The answer is all of the entries below, repeated exactly and free of pictures.

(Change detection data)
---*---

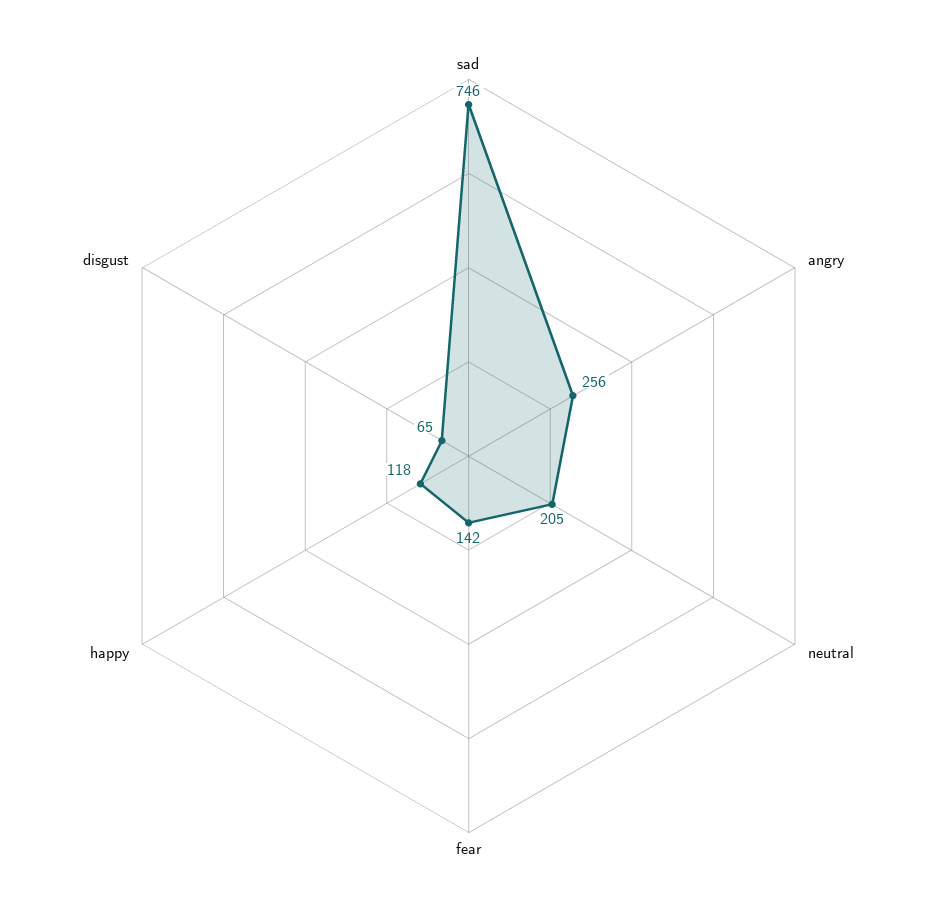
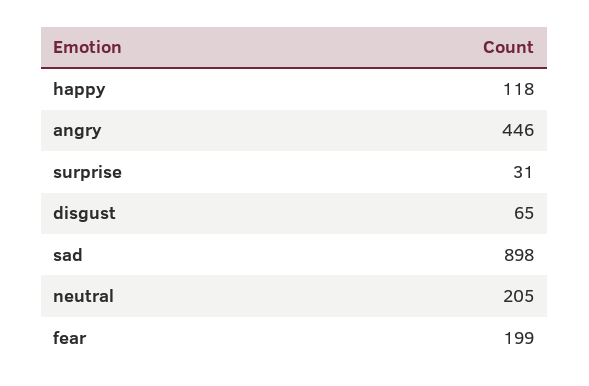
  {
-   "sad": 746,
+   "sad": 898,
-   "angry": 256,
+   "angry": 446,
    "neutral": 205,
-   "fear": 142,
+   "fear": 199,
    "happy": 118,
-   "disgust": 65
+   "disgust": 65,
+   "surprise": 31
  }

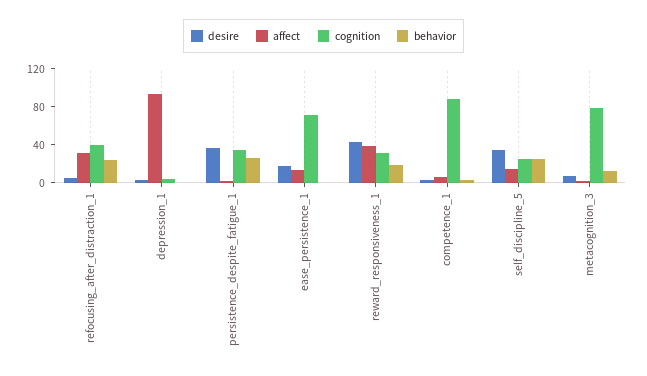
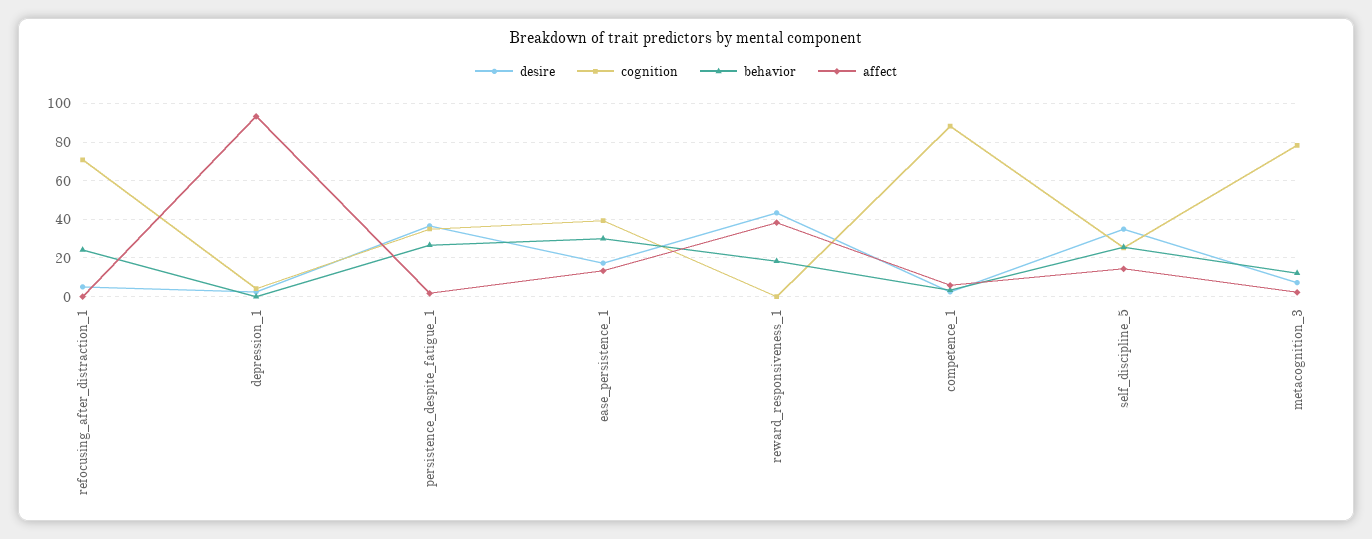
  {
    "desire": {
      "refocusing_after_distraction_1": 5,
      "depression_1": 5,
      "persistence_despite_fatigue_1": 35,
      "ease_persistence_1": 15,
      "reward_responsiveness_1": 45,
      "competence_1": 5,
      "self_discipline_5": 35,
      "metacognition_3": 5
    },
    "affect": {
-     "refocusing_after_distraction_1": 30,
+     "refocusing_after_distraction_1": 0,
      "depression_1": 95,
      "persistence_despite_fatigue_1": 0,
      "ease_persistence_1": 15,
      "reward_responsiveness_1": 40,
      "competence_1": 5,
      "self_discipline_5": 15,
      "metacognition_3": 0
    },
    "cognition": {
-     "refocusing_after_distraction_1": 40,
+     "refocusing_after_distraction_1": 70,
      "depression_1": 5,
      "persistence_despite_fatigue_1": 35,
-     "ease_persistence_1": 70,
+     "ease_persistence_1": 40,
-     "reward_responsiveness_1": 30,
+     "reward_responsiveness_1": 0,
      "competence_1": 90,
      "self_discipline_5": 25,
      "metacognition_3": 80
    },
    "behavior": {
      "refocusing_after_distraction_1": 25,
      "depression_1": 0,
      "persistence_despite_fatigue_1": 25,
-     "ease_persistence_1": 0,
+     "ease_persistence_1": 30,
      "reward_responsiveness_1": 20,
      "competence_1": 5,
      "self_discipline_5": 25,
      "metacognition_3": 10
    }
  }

---*---

**WRITTEN RESPONSE:**
  {
-   "sad": 746,
+   "sad": 898,
-   "angry": 256,
+   "angry": 446,
    "neutral": 205,
-   "fear": 142,
+   "fear": 199,
    "happy": 118,
-   "disgust": 65
+   "disgust": 65,
+   "surprise": 31
  }

  {
    "desire": {
      "refocusing_after_distraction_1": 5,
      "depression_1": 5,
      "persistence_despite_fatigue_1": 35,
      "ease_persistence_1": 15,
      "reward_responsiveness_1": 45,
      "competence_1": 5,
      "self_discipline_5": 35,
      "metacognition_3": 5
    },
    "affect": {
-     "refocusing_after_distraction_1": 30,
+     "refocusing_after_distraction_1": 0,
      "depression_1": 95,
      "persistence_despite_fatigue_1": 0,
      "ease_persistence_1": 15,
      "reward_responsiveness_1": 40,
      "competence_1": 5,
      "self_discipline_5": 15,
      "metacognition_3": 0
    },
    "cognition": {
-     "refocusing_after_distraction_1": 40,
+     "refocusing_after_distraction_1": 70,
      "depression_1": 5,
      "persistence_despite_fatigue_1": 35,
-     "ease_persistence_1": 70,
+     "ease_persistence_1": 40,
-     "reward_responsiveness_1": 30,
+     "reward_responsiveness_1": 0,
      "competence_1": 90,
      "self_discipline_5": 25,
      "metacognition_3": 80
    },
    "behavior": {
      "refocusing_after_distraction_1": 25,
      "depression_1": 0,
      "persistence_despite_fatigue_1": 25,
-     "ease_persistence_1": 0,
+     "ease_persistence_1": 30,
      "reward_responsiveness_1": 20,
      "competence_1": 5,
      "self_discipline_5": 25,
      "metacognition_3": 10
    }
  }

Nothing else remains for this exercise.